Doch mit diesem Vorschlag ändert sich nichts Grundlegendes am Hartz-System. Hinzu kommt: Das Hartz IV System will Schulz (außer einer Erhöhung des Schonvermögens) nicht antasten. Nicht überraschend sagte er gegenüber der Rheinischen Post: „Bei den Sanktionen geht es ja nicht um Schikanen.“ Ihm zufolge gehe es darum, „dass sich selbstverständlich auch Bezieher von Hartz IV an bestimmte Spielregeln halten und etwa verabredete Gesprächstermine einhalten“. (n-tv 17. März) Soweit so dreist: Wenn es nach Schulz geht, bleibt Armut per Hartz IV-Gesetz bestehen.
Weg mit der Agenda 2010
DIE LINKE sollte auf die halbgaren Vorschläge mit ihrer Forderung nach der Rücknahme der Agenda 2010 und Hartz IV reagieren und daneben ihre Forderung nach einer sanktionsfreien Mindestsicherung von 1050 Euro in den Mittelpunkt des Wahlkampfes rücken. Unmittelbar sollte sie außerdem fordern, dass das ALG I im Falle eines arbeitgeberseitig bedingten Verlustes des Arbeitsplatzes unbefristet weiter gezahlt wird und die Hürden für den Erwerb des ALG I abgesenkt werden. Zudem sollte der Kündigungsschutz verbessert werden, indem die Vor-Agenda-2010-Regelung wieder in Kraft gesetzt wird.
Sahra Wagenknecht hat absolut Recht wenn sie nach der Wahl von Schulz schrieb: „Leider heißt 100 Prozent für Martin Schulz noch lange nicht 100 Prozent sozial. Denn zwar gab es bei der SPD auch heute wieder viele schöne Worte über soziale Gerechtigkeit. Aber klar wurde auch: An Lohndrückerei, Rentenkürzungen und Hartz IV soll sich nach den Plänen von Martin Schulz nicht allzu viel ändern.
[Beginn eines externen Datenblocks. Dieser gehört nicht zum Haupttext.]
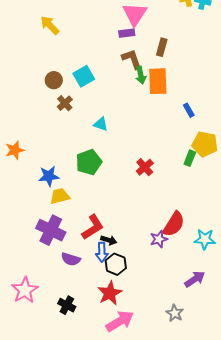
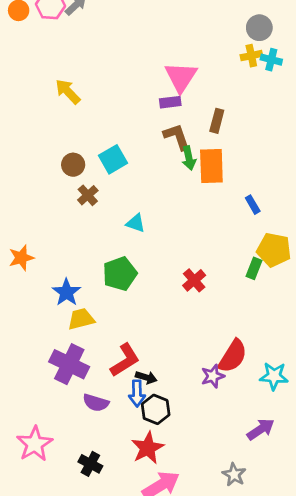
blue star: (49, 176) -> (66, 292), turned -30

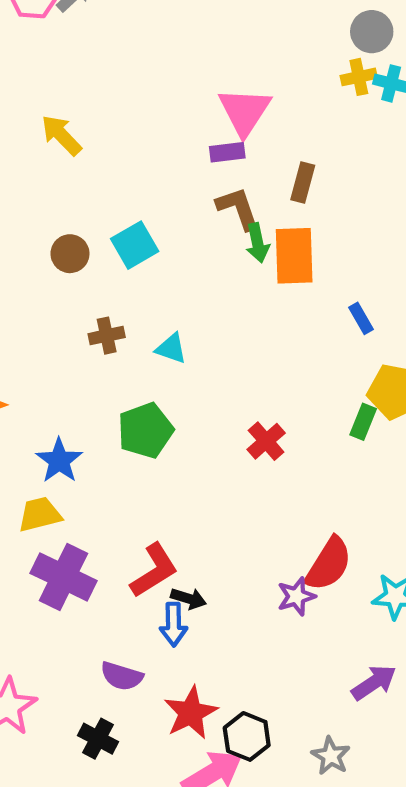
brown cross: (88, 195) -> (107, 336), moved, turned 30
yellow trapezoid: (81, 319) -> (40, 514), moved
purple semicircle: (96, 403) -> (122, 676), moved
black hexagon: (156, 409) -> (247, 736), moved

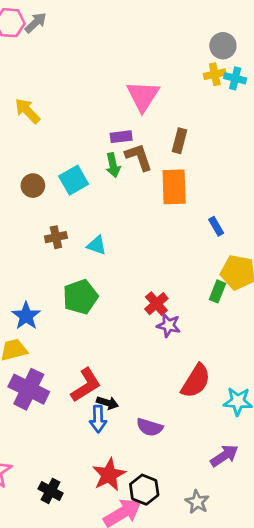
purple rectangle: (227, 152) -> (121, 137), moved
green arrow: (257, 243) -> (113, 165), moved
purple star: (296, 596) -> (169, 325), moved, turned 30
purple semicircle: (122, 676) -> (150, 427), moved

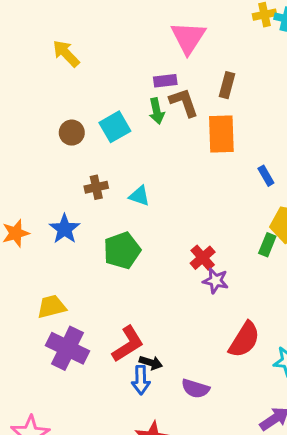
blue star: (26, 316) -> (65, 229), moved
Auch die Wiedereinführung einer Vermögenssteuer für Multimillionäre oder höhere Erbschaftssteuern scheinen für die SPD unverändert tabu zu sein. Das bleibt noch hinter dem SPD-Wahlprogramm von 2013 zurück. Und es stellt sich die Frage, wie ohne angemessene Besteuerung der Superreichen all die schönen (und richtigen!) Forderungen nach besserer Bildung und gebührenfreier Kita finanziert werden sollen.“
Das Problem ist jedoch, dass neben viel richtiger Kritik aus der LINKEN auch vermehrt Signale in Richtung Rot-Rot-Grün zu vernehmen sind. Was derzeit hängen bleibt sind nicht die Kritik und Zweifel an Schulz, sondern dass DIE LINKE gern mit Schulz zusammen zu bestimmten Bedingungen regieren würde.
Schulz ist fake news
Die Antikapitalistische Linke hat in ihrer Erklärung zum Bundestagswahlkampf völlig zu Recht geschrieben: „Wesentliche Aufgabe der LINKEN ist es, Menschen mit Hoffnung auf soziale Gerechtigkeit ein Angebot zur Selbstorganisation und dem Aufbau von Widerstand zu machen. Es ist nicht Aufgabe der LINKEN, die Illusionen in Schulz zu verstärken. Schulz ist fake news. Als Verteidiger der kapitalistischen Ordnung steht er für die Durchsetzung von CETA, hat die Erpressung der südeuropäischen Länder durch die Troika mit vorangetrieben und im Europaparlament als Parlamentspräsident vor allem im Interesse der dortigen Großen Koalition agiert. (…) DIE LINKE hat erstens die Aufgabe, Bewusstsein über die reale grausame Politik der SPD zu schaffen und DIE LINKE als einzige Alternative anzubieten. Zweitens sollte sie der Bevölkerung helfen, die SPD an ihren Taten zu messen und darauf hinzuweisen, dass manche Ankündigungen von Schulz bereits jetzt im Bundestag mehrheitlich beschlossen werden könnten. Dazu sollte DIE LINKE eigene Anträge einbringen.“
Es sollte jetzt auch darum gehen, das eigene soziale Profil zu schärfen und mit dem friedenspolitischem Profil der LINKEN im Wahlkampf zu punkten. Kitas statt Kanonen – Rente statt Rüstung!
René Henze ist Landessprecher der Antikapitalistischen Linken (AKL) Mecklenburg-Vorpommern und Mitglied des SAV Bundesvorstands.